Though there is dexterity in the manner in which the novel switches back and forth between the two ages it deals with, there’s no denying that the prose can sometimes turn purple. Take this passage, an account of a book of watercolours:


“Red opened its flower. From its vermilion frill to its cerise heart through a swirl of reds – cardinal, carnation, carnelian, carmine, crimson. Satin unfurled, shiny and dense, a slither on the skin that made him gasp. Then further agape, a silken billow, a swell of red blown thin, left glistening in the air to harden, a glass bubble though which the sun came in and inked the sun pink. When he blinked, it splintered and scattered in pink shards. Pink petals, turned vermeil at the edges, enameled jewels.”


Goodness. However, almost as though to offset these, there are other passages with resonant metaphors (the sea on one occasion is described as “a shed snakeskin in the sun”), and the sections describing the buildings and general milieu of the city’s inner streets are particularly effective. Take this one, for example:


“A road run berserk, traffic snarls matted and choked in exhalations of their own filth. Broad-backed gutters, their oily scum a glacial glint in the sun. Tidal waves of garbage washed up against buildings like end moraines. Buildings erupting past the hairline, breakaways from the grid of roads, lanes, parks, pavements, lunging into the traffic. Peopled long before they were plastered or painted, numbered of named….Walls like slow bruises changing colour after seasons of abuse as old Bollywood posters peeled off, and returning finally to their natural pigments of earth and excrement. Pavements spilling over with lives that began faraway and were headed elsewhere.”

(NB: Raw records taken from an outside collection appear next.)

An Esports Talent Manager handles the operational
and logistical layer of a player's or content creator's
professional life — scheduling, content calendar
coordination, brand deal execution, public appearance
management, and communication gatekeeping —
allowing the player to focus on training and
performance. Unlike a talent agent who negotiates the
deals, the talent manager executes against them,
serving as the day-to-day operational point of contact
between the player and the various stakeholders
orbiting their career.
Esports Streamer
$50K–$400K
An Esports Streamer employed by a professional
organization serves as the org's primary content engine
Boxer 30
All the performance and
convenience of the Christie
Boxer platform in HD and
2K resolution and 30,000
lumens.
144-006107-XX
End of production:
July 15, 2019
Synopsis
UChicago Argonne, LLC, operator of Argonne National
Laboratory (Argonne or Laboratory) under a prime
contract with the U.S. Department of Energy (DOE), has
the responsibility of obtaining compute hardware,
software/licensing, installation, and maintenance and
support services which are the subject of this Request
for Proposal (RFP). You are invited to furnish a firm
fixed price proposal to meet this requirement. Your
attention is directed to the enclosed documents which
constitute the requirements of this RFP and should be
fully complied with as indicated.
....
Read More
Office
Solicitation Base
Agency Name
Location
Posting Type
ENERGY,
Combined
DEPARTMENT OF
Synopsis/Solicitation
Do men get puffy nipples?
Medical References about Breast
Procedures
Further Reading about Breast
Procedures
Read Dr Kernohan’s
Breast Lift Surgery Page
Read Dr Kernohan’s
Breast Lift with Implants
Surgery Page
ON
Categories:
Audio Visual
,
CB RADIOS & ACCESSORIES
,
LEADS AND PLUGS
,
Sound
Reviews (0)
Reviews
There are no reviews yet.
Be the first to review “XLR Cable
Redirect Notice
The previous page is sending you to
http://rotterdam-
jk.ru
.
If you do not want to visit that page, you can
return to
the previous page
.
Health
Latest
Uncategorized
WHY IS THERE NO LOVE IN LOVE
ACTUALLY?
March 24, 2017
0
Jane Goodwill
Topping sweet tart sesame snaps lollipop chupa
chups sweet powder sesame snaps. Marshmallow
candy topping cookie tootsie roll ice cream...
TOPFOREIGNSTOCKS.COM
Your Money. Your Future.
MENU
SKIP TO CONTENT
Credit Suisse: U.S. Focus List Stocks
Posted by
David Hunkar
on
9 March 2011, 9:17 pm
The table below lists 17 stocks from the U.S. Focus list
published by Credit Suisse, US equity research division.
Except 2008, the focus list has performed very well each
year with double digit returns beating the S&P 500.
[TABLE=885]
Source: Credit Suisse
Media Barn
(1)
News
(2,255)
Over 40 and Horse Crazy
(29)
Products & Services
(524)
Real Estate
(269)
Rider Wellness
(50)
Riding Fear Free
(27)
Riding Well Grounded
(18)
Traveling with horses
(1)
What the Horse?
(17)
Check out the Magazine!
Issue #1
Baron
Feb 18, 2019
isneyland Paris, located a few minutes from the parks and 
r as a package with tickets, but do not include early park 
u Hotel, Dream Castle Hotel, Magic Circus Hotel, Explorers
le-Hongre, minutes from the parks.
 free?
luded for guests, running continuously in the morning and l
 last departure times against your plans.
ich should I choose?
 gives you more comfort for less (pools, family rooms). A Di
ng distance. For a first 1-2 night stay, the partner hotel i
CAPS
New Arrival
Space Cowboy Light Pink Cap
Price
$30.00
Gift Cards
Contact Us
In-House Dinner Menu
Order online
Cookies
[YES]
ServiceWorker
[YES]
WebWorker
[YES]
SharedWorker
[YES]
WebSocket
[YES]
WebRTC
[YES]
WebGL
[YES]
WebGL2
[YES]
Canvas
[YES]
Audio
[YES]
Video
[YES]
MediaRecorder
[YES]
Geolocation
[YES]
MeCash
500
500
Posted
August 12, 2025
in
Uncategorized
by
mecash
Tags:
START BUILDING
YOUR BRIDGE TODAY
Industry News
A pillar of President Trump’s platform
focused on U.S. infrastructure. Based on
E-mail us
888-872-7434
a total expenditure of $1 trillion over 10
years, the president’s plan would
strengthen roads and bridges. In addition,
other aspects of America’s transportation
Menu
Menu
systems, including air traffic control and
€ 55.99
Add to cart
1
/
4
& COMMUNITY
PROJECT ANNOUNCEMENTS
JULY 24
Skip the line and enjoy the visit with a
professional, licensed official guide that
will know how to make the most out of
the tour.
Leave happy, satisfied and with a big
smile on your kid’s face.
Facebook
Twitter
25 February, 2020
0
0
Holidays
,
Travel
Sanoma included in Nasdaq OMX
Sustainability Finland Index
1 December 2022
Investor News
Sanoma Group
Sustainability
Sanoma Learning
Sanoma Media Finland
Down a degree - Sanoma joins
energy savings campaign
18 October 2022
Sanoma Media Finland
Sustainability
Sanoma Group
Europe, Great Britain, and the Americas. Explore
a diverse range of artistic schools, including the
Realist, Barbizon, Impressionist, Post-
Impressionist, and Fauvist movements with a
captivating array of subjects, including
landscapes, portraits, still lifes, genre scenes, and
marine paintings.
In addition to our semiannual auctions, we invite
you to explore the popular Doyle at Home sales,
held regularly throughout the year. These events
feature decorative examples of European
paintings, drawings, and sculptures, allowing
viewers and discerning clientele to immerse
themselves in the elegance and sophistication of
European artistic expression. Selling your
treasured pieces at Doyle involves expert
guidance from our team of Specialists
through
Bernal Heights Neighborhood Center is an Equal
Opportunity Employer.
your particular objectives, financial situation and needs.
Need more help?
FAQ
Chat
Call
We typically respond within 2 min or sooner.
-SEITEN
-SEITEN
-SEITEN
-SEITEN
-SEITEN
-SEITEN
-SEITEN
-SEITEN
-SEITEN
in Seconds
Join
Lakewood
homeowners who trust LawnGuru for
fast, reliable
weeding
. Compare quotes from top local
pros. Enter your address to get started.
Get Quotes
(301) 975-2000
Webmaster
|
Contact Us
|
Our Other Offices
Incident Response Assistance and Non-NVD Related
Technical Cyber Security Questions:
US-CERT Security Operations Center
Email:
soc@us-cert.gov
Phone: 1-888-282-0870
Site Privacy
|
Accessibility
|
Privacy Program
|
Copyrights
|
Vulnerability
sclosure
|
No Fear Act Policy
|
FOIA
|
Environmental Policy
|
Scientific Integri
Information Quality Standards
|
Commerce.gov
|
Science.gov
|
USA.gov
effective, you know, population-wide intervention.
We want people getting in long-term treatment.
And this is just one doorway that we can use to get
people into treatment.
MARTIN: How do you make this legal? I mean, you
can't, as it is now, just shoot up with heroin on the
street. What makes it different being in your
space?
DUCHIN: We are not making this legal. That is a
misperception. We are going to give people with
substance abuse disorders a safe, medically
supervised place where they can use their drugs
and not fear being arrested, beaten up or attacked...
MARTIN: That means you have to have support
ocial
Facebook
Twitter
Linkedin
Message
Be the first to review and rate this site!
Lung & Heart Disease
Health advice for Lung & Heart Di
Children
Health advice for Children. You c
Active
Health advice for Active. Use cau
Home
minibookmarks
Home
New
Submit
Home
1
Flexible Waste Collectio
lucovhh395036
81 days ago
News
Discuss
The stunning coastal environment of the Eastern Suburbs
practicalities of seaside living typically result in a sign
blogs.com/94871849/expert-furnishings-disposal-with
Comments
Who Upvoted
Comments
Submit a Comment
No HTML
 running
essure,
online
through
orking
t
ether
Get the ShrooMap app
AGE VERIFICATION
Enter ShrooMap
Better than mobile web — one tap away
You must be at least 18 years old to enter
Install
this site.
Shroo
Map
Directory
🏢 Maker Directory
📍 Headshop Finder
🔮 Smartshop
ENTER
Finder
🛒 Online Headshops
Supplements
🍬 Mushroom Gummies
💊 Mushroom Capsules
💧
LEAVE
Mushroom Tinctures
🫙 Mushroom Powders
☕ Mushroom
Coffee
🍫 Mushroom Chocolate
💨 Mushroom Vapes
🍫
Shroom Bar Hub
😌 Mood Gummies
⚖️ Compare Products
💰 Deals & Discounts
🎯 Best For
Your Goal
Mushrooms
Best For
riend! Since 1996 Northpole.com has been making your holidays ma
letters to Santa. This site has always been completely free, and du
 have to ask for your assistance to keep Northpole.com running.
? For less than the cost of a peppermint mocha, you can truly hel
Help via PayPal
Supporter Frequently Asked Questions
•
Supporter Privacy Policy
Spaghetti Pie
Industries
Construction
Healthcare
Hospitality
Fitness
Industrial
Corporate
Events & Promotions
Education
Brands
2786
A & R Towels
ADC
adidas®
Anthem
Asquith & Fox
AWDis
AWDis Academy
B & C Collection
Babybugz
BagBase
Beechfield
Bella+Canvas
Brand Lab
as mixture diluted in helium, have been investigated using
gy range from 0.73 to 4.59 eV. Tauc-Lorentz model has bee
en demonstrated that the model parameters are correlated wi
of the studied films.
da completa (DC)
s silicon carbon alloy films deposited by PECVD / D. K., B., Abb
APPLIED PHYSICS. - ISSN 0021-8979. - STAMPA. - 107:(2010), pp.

(The clear fondness for contrasts and alliterations in prose can be discerned from the title of the duo’s earlier work, during the researching of which much material must have turned up for this one. It was called Uncertain Life and Sure Death: Medicine and Mahamaari in Maritime Mumbai.)


Though the strengths of The Quarantine Papers are not inconsiderable, it must be said that on many occasions, the abundance of characters and the speed of events cause the narrative thread to become needlessly coiled and intricate. Some more pauses for breath, some paring down of the number of people and their back-stories, would have made it much more effective.


The structure of the book uses the present to scrutinize the past; in doing so, it’s the present itself that comes under scrutiny. Towards the end, Ratan finds that “with hate coming to a boil, every man could stand accused. A mosque is destroyed, hate breaks free, memory becomes weapon.” That sentiment, unfortunately, is all too true given the headlines that one encounters virtually every morning in the papers and on TV. It is to Shakespeare again that one must turn, and recall the line he puts in the mouth of King Lear’s hapless Gloucester: “ ’Tis the times’ plague, when madmen lead the blind.”

1 comment:

Anonymous said...

The book is overwritten in parts but this could well be a a preview of the great Indian thriller and the huge potential the genre has.